### Task input
◇ ◇ ◇
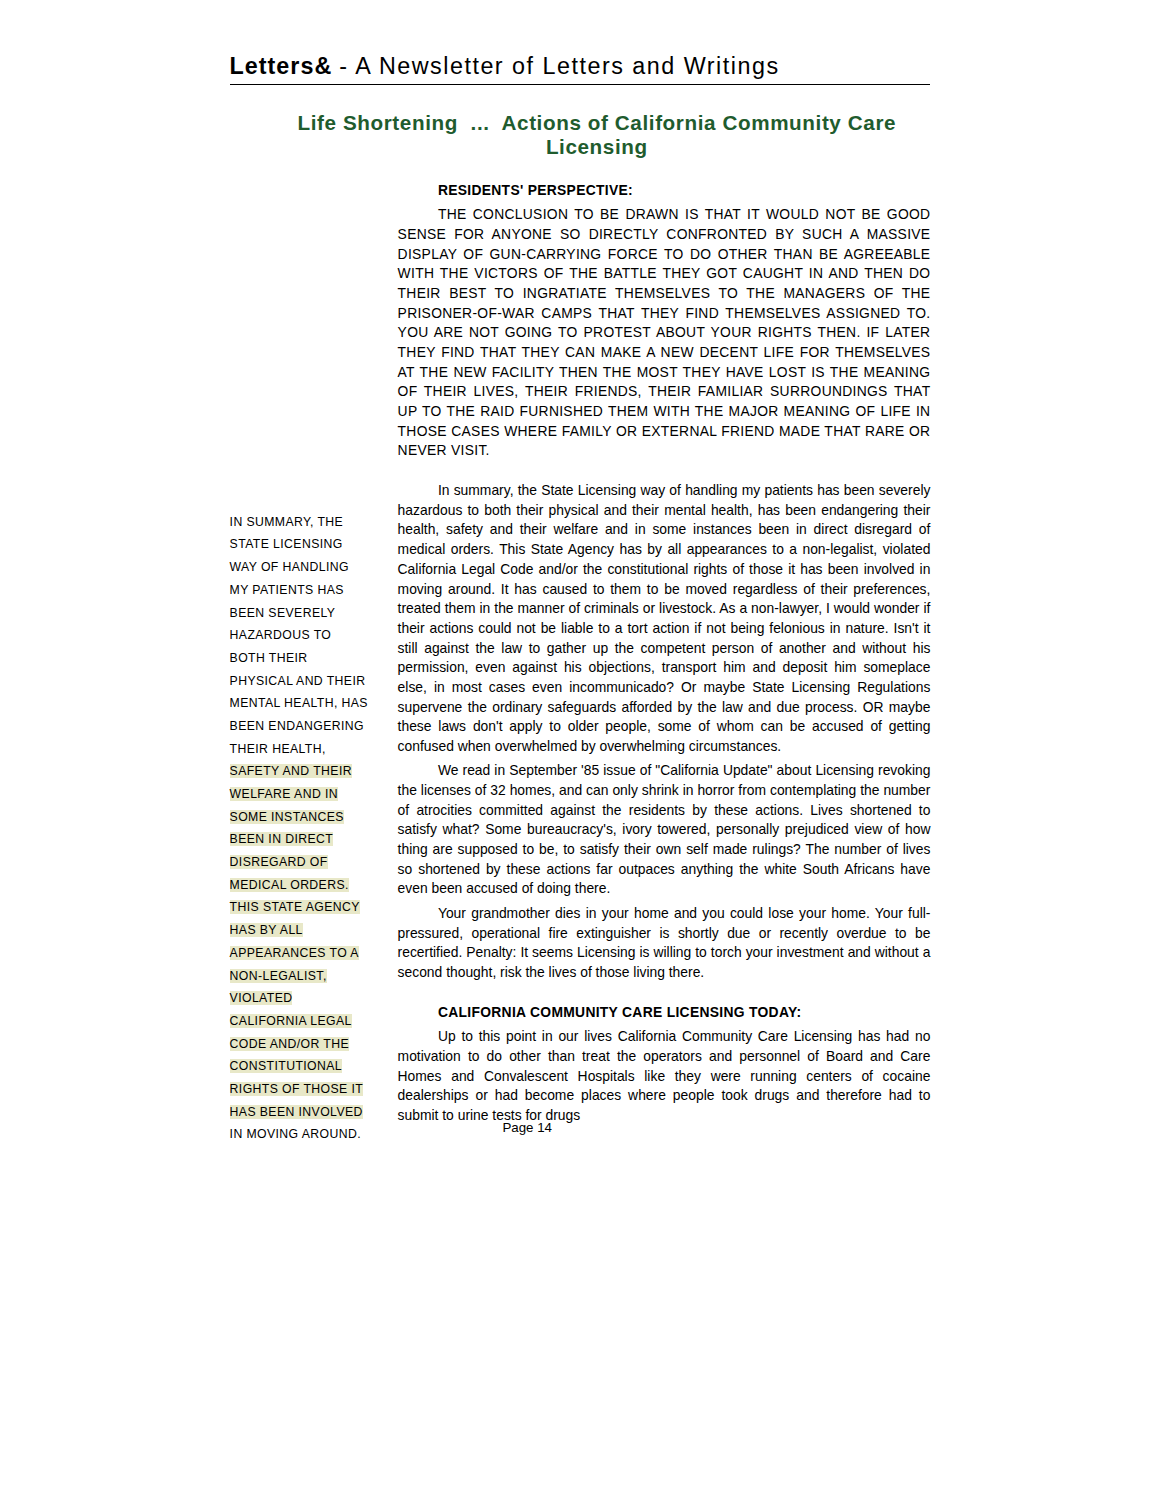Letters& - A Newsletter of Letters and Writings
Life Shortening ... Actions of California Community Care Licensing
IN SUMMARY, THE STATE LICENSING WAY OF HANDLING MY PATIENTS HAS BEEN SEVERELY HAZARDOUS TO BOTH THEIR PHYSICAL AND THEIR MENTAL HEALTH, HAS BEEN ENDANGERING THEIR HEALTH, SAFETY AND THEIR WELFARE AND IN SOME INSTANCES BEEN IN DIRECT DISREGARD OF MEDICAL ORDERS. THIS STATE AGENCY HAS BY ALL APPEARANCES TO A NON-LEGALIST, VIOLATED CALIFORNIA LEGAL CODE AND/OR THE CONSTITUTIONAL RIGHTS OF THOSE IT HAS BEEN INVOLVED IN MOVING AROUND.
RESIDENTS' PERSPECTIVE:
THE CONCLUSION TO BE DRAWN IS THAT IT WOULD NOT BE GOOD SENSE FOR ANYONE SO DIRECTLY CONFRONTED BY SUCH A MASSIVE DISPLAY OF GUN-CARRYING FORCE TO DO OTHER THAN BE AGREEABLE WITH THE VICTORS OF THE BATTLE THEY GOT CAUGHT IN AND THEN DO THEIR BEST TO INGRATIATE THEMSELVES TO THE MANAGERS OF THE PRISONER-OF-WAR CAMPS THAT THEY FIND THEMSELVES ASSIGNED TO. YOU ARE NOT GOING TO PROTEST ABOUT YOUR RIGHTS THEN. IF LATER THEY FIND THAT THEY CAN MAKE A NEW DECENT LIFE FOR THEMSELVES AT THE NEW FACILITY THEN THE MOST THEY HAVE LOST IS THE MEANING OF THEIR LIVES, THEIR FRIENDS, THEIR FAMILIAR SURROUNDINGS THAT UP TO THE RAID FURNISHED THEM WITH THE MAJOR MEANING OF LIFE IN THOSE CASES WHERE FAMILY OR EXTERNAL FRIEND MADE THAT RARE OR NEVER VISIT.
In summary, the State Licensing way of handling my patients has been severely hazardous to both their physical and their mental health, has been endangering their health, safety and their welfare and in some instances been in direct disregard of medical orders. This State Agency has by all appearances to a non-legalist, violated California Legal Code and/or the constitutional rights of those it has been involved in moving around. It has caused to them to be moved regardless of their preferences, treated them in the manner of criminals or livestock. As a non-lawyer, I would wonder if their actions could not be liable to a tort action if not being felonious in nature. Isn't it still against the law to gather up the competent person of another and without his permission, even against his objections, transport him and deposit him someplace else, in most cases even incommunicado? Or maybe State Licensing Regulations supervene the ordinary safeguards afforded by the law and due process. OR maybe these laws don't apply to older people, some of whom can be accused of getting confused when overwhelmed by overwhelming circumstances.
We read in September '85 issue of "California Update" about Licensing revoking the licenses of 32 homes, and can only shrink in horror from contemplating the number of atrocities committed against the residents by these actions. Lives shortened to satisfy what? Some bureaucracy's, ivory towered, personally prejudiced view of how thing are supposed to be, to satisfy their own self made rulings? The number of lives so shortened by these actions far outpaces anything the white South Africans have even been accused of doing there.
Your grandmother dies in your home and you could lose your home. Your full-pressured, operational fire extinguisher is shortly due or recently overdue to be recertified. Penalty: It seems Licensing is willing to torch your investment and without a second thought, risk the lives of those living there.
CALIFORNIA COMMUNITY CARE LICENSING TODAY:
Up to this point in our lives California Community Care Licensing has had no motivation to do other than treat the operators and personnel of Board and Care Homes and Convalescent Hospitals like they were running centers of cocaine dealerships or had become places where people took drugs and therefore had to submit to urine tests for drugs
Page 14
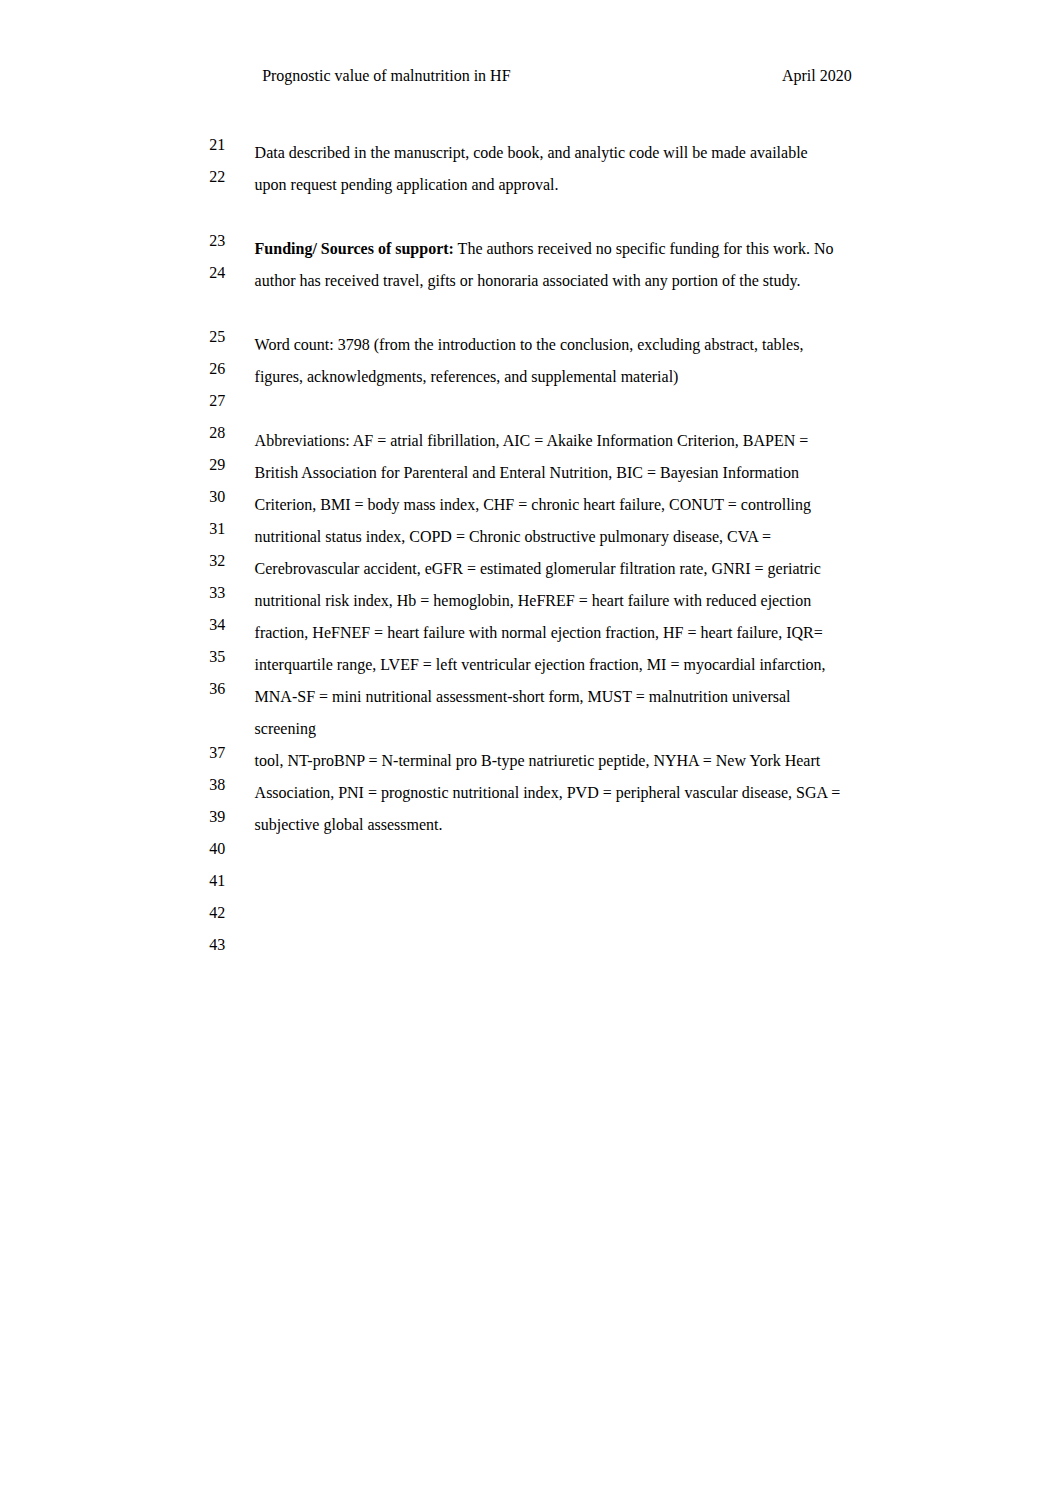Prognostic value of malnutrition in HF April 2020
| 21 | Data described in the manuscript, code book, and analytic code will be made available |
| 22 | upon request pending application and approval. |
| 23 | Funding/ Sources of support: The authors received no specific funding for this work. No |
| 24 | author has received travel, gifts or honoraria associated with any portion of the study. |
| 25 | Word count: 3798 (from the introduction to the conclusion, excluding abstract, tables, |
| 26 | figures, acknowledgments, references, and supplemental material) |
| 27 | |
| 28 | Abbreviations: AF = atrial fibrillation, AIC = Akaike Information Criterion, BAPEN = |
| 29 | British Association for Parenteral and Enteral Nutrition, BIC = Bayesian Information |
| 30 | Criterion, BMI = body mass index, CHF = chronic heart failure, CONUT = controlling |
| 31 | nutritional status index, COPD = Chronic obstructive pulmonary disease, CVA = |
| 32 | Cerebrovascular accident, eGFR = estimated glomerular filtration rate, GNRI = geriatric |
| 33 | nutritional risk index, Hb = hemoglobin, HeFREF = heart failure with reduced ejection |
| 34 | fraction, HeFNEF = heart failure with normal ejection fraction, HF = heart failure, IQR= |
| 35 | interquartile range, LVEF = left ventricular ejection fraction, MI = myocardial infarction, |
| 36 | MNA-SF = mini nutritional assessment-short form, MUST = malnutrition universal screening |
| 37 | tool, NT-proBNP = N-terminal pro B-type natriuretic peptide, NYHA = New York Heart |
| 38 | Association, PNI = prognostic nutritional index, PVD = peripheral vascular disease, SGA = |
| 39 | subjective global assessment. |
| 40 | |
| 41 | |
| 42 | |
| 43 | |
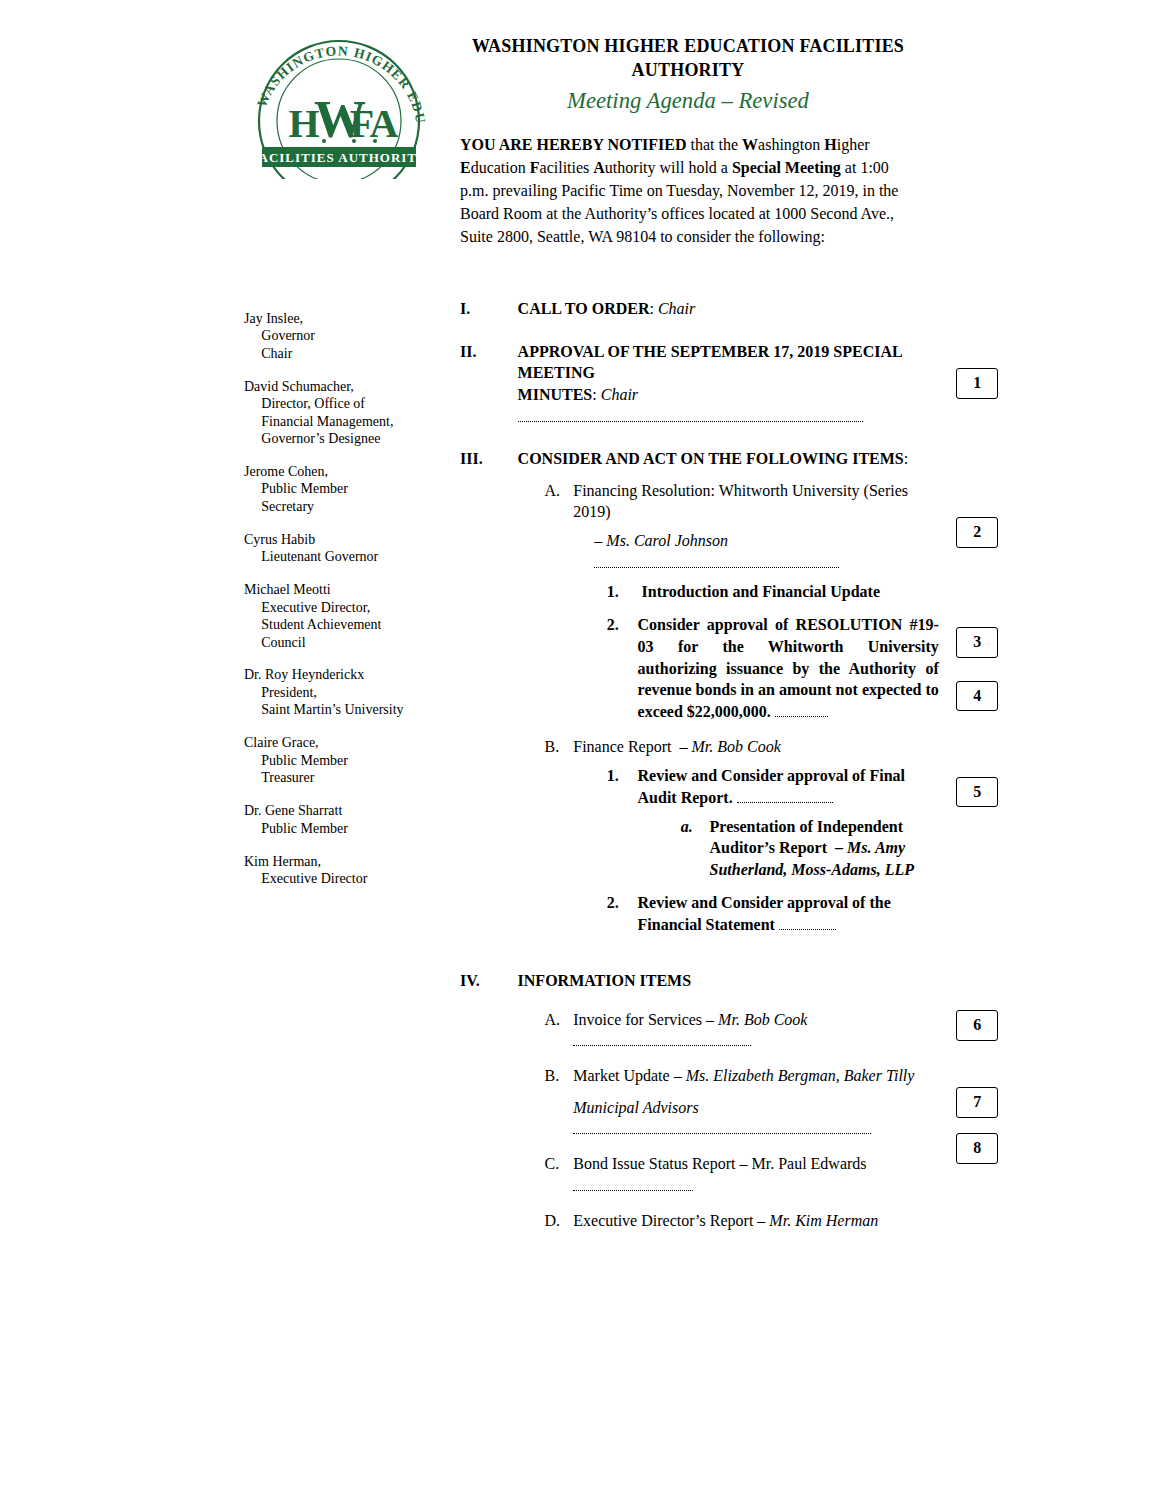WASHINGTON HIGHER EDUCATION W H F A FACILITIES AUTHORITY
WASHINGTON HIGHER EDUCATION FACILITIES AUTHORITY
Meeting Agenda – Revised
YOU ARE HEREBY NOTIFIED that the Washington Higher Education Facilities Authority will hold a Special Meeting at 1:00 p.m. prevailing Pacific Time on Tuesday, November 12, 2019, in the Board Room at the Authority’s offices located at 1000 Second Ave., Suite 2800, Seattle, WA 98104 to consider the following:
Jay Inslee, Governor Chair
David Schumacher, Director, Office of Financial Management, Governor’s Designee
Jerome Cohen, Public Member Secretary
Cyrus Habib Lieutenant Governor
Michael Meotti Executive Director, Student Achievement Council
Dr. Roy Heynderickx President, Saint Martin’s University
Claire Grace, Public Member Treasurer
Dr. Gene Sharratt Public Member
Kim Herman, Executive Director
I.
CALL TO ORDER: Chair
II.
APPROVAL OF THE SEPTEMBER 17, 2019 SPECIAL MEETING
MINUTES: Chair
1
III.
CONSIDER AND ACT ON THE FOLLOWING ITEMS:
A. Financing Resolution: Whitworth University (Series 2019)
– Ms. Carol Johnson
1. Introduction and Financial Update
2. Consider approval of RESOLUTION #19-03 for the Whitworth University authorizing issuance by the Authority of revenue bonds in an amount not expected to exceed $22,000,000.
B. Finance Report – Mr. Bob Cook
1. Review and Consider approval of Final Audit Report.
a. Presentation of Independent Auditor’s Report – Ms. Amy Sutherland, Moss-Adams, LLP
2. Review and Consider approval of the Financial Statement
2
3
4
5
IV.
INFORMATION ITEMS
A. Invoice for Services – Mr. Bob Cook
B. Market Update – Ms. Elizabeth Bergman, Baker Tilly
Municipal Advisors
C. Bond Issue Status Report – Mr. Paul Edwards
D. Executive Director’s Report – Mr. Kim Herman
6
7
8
◇ ◇ ◇
### Brief
Every line of the material is to be quoted exactly, with no pictures carried over.

### Response
Letters& - A Newsletter of Letters and Writings
Life Shortening ... Actions of California Community Care Licensing
IN SUMMARY, THE STATE LICENSING WAY OF HANDLING MY PATIENTS HAS BEEN SEVERELY HAZARDOUS TO BOTH THEIR PHYSICAL AND THEIR MENTAL HEALTH, HAS BEEN ENDANGERING THEIR HEALTH, SAFETY AND THEIR WELFARE AND IN SOME INSTANCES BEEN IN DIRECT DISREGARD OF MEDICAL ORDERS. THIS STATE AGENCY HAS BY ALL APPEARANCES TO A NON-LEGALIST, VIOLATED CALIFORNIA LEGAL CODE AND/OR THE CONSTITUTIONAL RIGHTS OF THOSE IT HAS BEEN INVOLVED IN MOVING AROUND.
RESIDENTS' PERSPECTIVE:
THE CONCLUSION TO BE DRAWN IS THAT IT WOULD NOT BE GOOD SENSE FOR ANYONE SO DIRECTLY CONFRONTED BY SUCH A MASSIVE DISPLAY OF GUN-CARRYING FORCE TO DO OTHER THAN BE AGREEABLE WITH THE VICTORS OF THE BATTLE THEY GOT CAUGHT IN AND THEN DO THEIR BEST TO INGRATIATE THEMSELVES TO THE MANAGERS OF THE PRISONER-OF-WAR CAMPS THAT THEY FIND THEMSELVES ASSIGNED TO. YOU ARE NOT GOING TO PROTEST ABOUT YOUR RIGHTS THEN. IF LATER THEY FIND THAT THEY CAN MAKE A NEW DECENT LIFE FOR THEMSELVES AT THE NEW FACILITY THEN THE MOST THEY HAVE LOST IS THE MEANING OF THEIR LIVES, THEIR FRIENDS, THEIR FAMILIAR SURROUNDINGS THAT UP TO THE RAID FURNISHED THEM WITH THE MAJOR MEANING OF LIFE IN THOSE CASES WHERE FAMILY OR EXTERNAL FRIEND MADE THAT RARE OR NEVER VISIT.
In summary, the State Licensing way of handling my patients has been severely hazardous to both their physical and their mental health, has been endangering their health, safety and their welfare and in some instances been in direct disregard of medical orders. This State Agency has by all appearances to a non-legalist, violated California Legal Code and/or the constitutional rights of those it has been involved in moving around. It has caused to them to be moved regardless of their preferences, treated them in the manner of criminals or livestock. As a non-lawyer, I would wonder if their actions could not be liable to a tort action if not being felonious in nature. Isn't it still against the law to gather up the competent person of another and without his permission, even against his objections, transport him and deposit him someplace else, in most cases even incommunicado? Or maybe State Licensing Regulations supervene the ordinary safeguards afforded by the law and due process. OR maybe these laws don't apply to older people, some of whom can be accused of getting confused when overwhelmed by overwhelming circumstances.
We read in September '85 issue of "California Update" about Licensing revoking the licenses of 32 homes, and can only shrink in horror from contemplating the number of atrocities committed against the residents by these actions. Lives shortened to satisfy what? Some bureaucracy's, ivory towered, personally prejudiced view of how thing are supposed to be, to satisfy their own self made rulings? The number of lives so shortened by these actions far outpaces anything the white South Africans have even been accused of doing there.
Your grandmother dies in your home and you could lose your home. Your full-pressured, operational fire extinguisher is shortly due or recently overdue to be recertified. Penalty: It seems Licensing is willing to torch your investment and without a second thought, risk the lives of those living there.
CALIFORNIA COMMUNITY CARE LICENSING TODAY:
Up to this point in our lives California Community Care Licensing has had no motivation to do other than treat the operators and personnel of Board and Care Homes and Convalescent Hospitals like they were running centers of cocaine dealerships or had become places where people took drugs and therefore had to submit to urine tests for drugs
Page 14
Prognostic value of malnutrition in HF April 2020
| 21 | Data described in the manuscript, code book, and analytic code will be made available |
| 22 | upon request pending application and approval. |
| 23 | Funding/ Sources of support: The authors received no specific funding for this work. No |
| 24 | author has received travel, gifts or honoraria associated with any portion of the study. |
| 25 | Word count: 3798 (from the introduction to the conclusion, excluding abstract, tables, |
| 26 | figures, acknowledgments, references, and supplemental material) |
| 27 | |
| 28 | Abbreviations: AF = atrial fibrillation, AIC = Akaike Information Criterion, BAPEN = |
| 29 | British Association for Parenteral and Enteral Nutrition, BIC = Bayesian Information |
| 30 | Criterion, BMI = body mass index, CHF = chronic heart failure, CONUT = controlling |
| 31 | nutritional status index, COPD = Chronic obstructive pulmonary disease, CVA = |
| 32 | Cerebrovascular accident, eGFR = estimated glomerular filtration rate, GNRI = geriatric |
| 33 | nutritional risk index, Hb = hemoglobin, HeFREF = heart failure with reduced ejection |
| 34 | fraction, HeFNEF = heart failure with normal ejection fraction, HF = heart failure, IQR= |
| 35 | interquartile range, LVEF = left ventricular ejection fraction, MI = myocardial infarction, |
| 36 | MNA-SF = mini nutritional assessment-short form, MUST = malnutrition universal screening |
| 37 | tool, NT-proBNP = N-terminal pro B-type natriuretic peptide, NYHA = New York Heart |
| 38 | Association, PNI = prognostic nutritional index, PVD = peripheral vascular disease, SGA = |
| 39 | subjective global assessment. |
| 40 | |
| 41 | |
| 42 | |
| 43 | |
WASHINGTON HIGHER EDUCATION W H F A FACILITIES AUTHORITY
WASHINGTON HIGHER EDUCATION FACILITIES AUTHORITY
Meeting Agenda – Revised
YOU ARE HEREBY NOTIFIED that the Washington Higher Education Facilities Authority will hold a Special Meeting at 1:00 p.m. prevailing Pacific Time on Tuesday, November 12, 2019, in the Board Room at the Authority’s offices located at 1000 Second Ave., Suite 2800, Seattle, WA 98104 to consider the following:
Jay Inslee, Governor Chair
David Schumacher, Director, Office of Financial Management, Governor’s Designee
Jerome Cohen, Public Member Secretary
Cyrus Habib Lieutenant Governor
Michael Meotti Executive Director, Student Achievement Council
Dr. Roy Heynderickx President, Saint Martin’s University
Claire Grace, Public Member Treasurer
Dr. Gene Sharratt Public Member
Kim Herman, Executive Director
I.
CALL TO ORDER: Chair
II.
APPROVAL OF THE SEPTEMBER 17, 2019 SPECIAL MEETING
MINUTES: Chair
1
III.
CONSIDER AND ACT ON THE FOLLOWING ITEMS:
A. Financing Resolution: Whitworth University (Series 2019)
– Ms. Carol Johnson
1. Introduction and Financial Update
2. Consider approval of RESOLUTION #19-03 for the Whitworth University authorizing issuance by the Authority of revenue bonds in an amount not expected to exceed $22,000,000.
B. Finance Report – Mr. Bob Cook
1. Review and Consider approval of Final Audit Report.
a. Presentation of Independent Auditor’s Report – Ms. Amy Sutherland, Moss-Adams, LLP
2. Review and Consider approval of the Financial Statement
2
3
4
5
IV.
INFORMATION ITEMS
A. Invoice for Services – Mr. Bob Cook
B. Market Update – Ms. Elizabeth Bergman, Baker Tilly
Municipal Advisors
C. Bond Issue Status Report – Mr. Paul Edwards
D. Executive Director’s Report – Mr. Kim Herman
6
7
8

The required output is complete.